> **Try it**:
Write out, exactly as they stand, the line containing "Проверка продавца" and all subsequent lines up to and including the final line of the records.

> **Material for the task**:
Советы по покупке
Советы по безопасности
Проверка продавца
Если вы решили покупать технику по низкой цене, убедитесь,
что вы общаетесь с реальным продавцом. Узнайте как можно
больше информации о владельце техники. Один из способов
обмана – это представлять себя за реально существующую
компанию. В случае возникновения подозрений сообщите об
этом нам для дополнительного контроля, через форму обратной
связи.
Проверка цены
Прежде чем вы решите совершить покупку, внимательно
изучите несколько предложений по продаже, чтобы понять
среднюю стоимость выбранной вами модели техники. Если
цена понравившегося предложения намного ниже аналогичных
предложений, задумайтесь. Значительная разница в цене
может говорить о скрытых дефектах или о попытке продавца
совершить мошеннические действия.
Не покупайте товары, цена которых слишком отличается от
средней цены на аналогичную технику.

> **Result for this exercise**:
Проверка продавца
Если вы решили покупать технику по низкой цене, убедитесь,
что вы общаетесь с реальным продавцом. Узнайте как можно
больше информации о владельце техники. Один из способов
обмана – это представлять себя за реально существующую
компанию. В случае возникновения подозрений сообщите об
этом нам для дополнительного контроля, через форму обратной
связи.
Проверка цены
Прежде чем вы решите совершить покупку, внимательно
изучите несколько предложений по продаже, чтобы понять
среднюю стоимость выбранной вами модели техники. Если
цена понравившегося предложения намного ниже аналогичных
предложений, задумайтесь. Значительная разница в цене
может говорить о скрытых дефектах или о попытке продавца
совершить мошеннические действия.
Не покупайте товары, цена которых слишком отличается от
средней цены на аналогичную технику.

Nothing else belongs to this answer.